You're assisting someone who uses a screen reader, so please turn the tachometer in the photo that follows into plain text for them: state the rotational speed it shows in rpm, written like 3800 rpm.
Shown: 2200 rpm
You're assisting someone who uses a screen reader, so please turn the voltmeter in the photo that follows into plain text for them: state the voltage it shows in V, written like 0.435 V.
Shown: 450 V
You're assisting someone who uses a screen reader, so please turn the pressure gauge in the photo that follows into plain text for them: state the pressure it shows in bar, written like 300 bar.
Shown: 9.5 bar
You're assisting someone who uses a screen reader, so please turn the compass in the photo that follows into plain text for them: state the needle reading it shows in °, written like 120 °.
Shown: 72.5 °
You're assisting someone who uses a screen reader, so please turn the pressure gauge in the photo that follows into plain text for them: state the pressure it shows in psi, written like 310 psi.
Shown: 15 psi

* * *

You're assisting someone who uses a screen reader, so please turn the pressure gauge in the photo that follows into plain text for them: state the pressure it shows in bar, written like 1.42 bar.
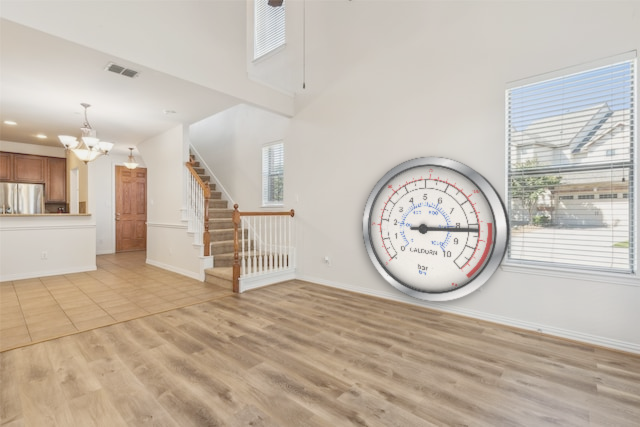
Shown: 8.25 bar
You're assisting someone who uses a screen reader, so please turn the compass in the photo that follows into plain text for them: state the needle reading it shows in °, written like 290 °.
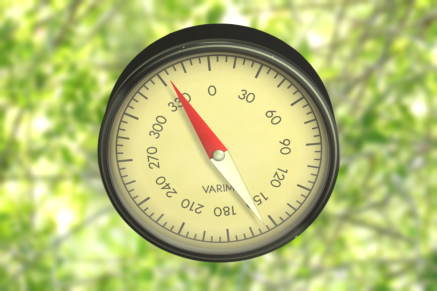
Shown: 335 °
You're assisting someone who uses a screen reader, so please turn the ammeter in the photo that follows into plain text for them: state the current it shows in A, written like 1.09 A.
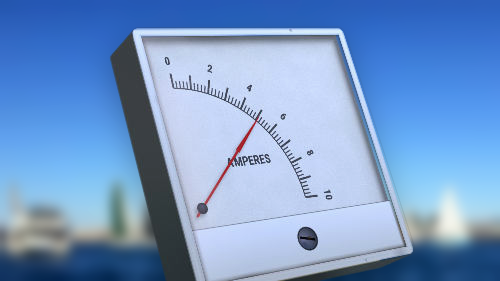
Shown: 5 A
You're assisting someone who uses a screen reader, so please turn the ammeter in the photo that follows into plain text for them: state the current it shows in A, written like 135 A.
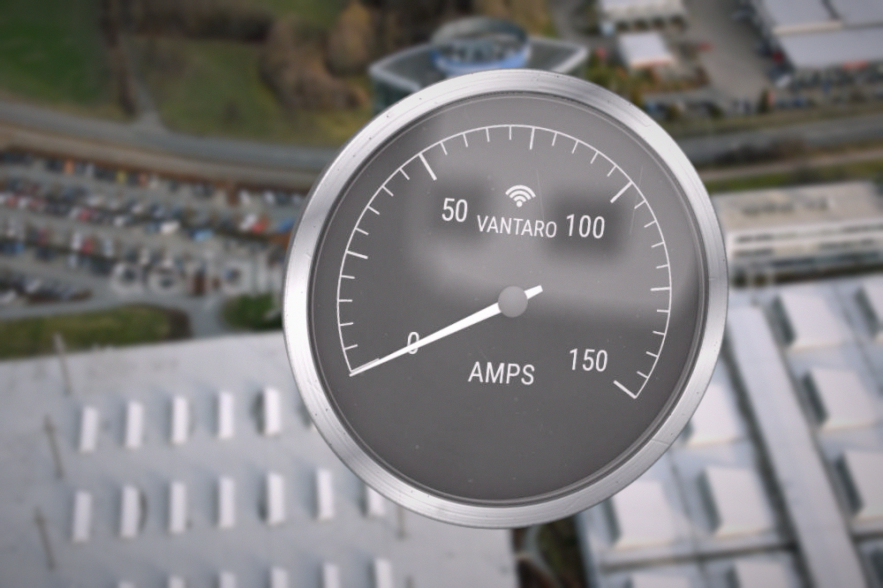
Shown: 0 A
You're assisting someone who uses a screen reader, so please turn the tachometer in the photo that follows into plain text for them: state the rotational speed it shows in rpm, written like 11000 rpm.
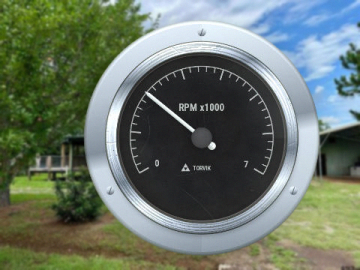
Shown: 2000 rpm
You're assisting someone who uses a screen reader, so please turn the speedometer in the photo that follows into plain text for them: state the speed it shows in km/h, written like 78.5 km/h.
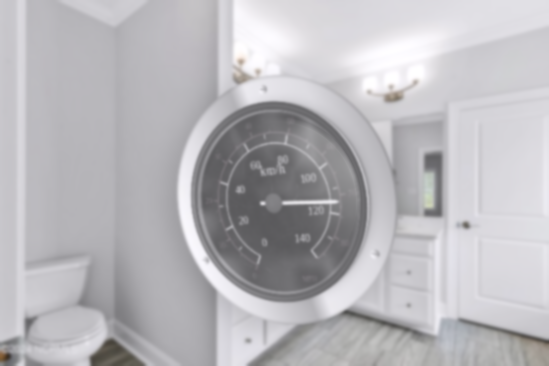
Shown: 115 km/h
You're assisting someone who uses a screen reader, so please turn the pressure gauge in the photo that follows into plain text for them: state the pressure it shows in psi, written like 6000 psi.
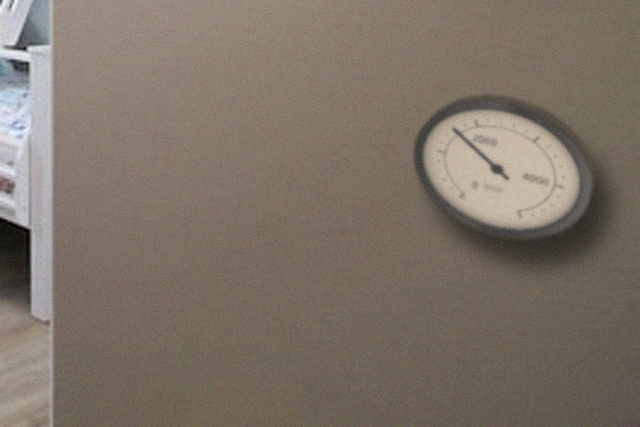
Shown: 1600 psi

* * *

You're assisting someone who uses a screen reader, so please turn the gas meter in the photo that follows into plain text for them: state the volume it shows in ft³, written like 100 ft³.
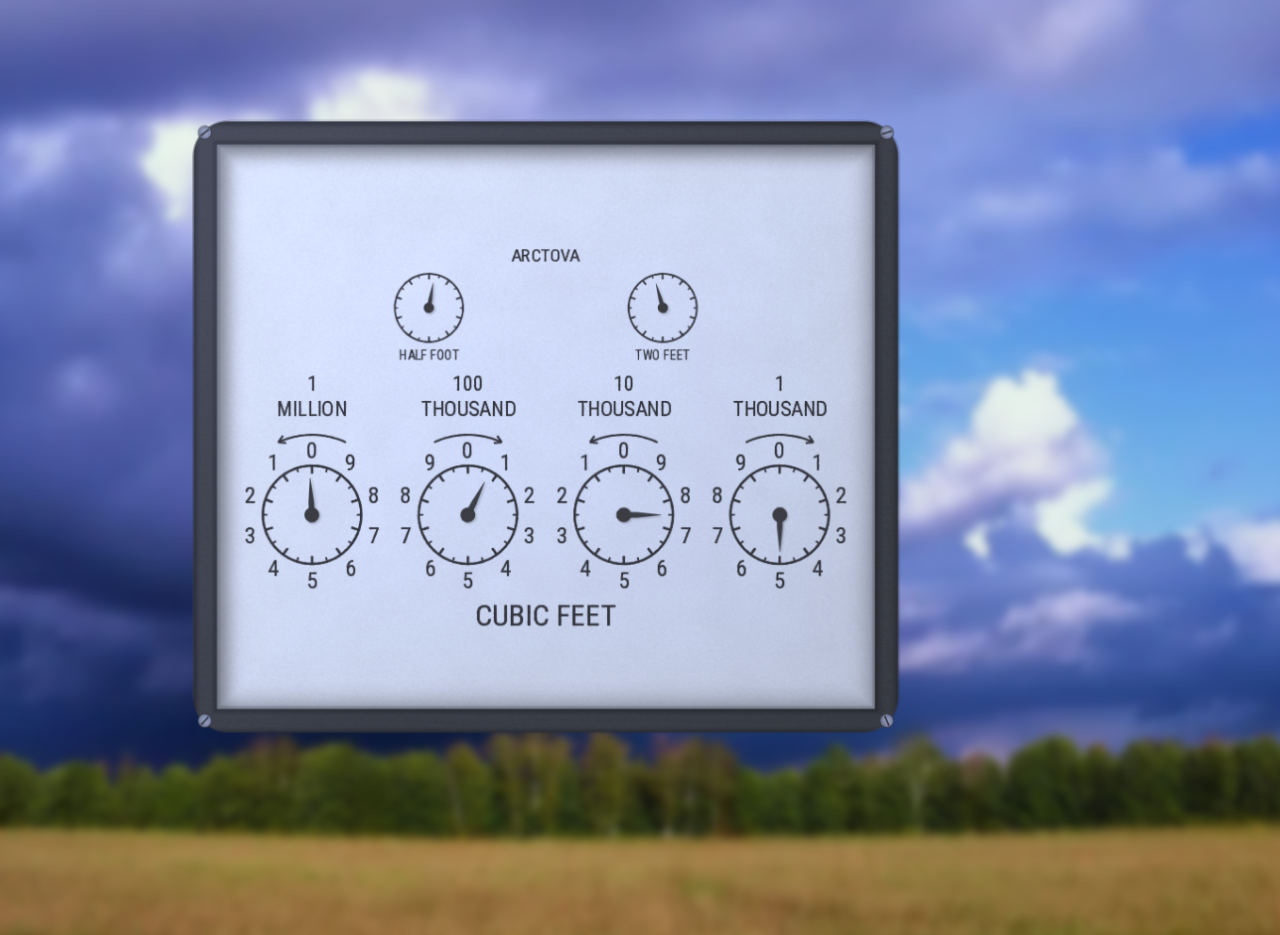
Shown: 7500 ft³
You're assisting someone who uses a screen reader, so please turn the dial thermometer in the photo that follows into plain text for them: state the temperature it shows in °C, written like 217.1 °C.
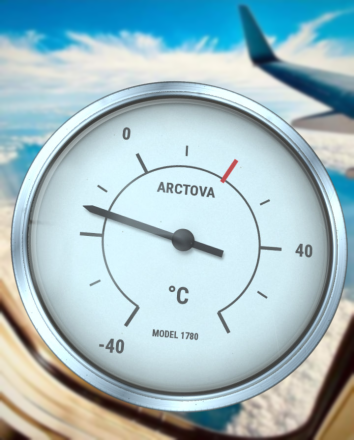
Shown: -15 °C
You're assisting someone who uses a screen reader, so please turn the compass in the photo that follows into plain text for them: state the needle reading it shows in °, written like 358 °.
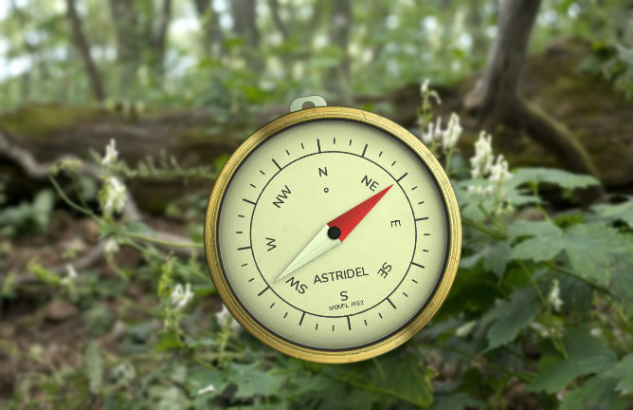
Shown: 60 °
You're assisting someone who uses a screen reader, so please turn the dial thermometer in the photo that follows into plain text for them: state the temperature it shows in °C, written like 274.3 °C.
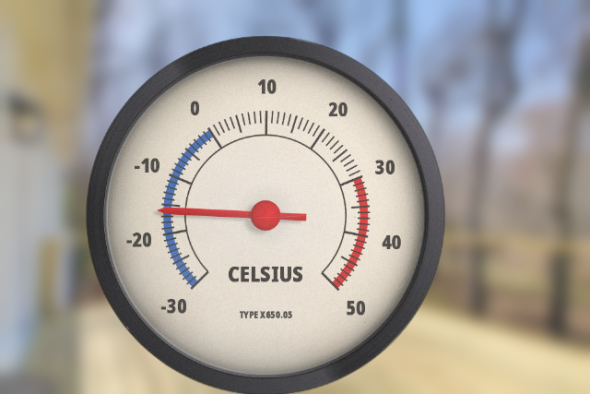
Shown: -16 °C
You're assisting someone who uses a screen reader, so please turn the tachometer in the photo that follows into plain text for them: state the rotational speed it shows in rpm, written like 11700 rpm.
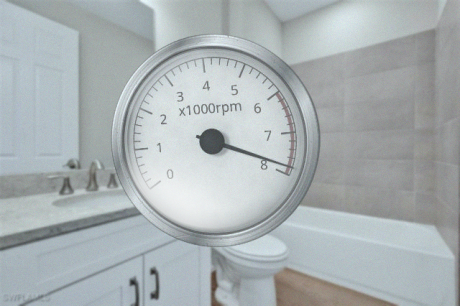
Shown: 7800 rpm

* **WORK REQUIRED**
Copy out the part of the entries that opens with the line containing "like 217.1 °C." and closes with the line containing "Shown: -16 °C", both lines included, and omit the pictures.

* **EXERCISE RESPONSE**
You're assisting someone who uses a screen reader, so please turn the dial thermometer in the photo that follows into plain text for them: state the temperature it shows in °C, written like 217.1 °C.
Shown: -15 °C
You're assisting someone who uses a screen reader, so please turn the compass in the photo that follows into plain text for them: state the needle reading it shows in °, written like 358 °.
Shown: 60 °
You're assisting someone who uses a screen reader, so please turn the dial thermometer in the photo that follows into plain text for them: state the temperature it shows in °C, written like 274.3 °C.
Shown: -16 °C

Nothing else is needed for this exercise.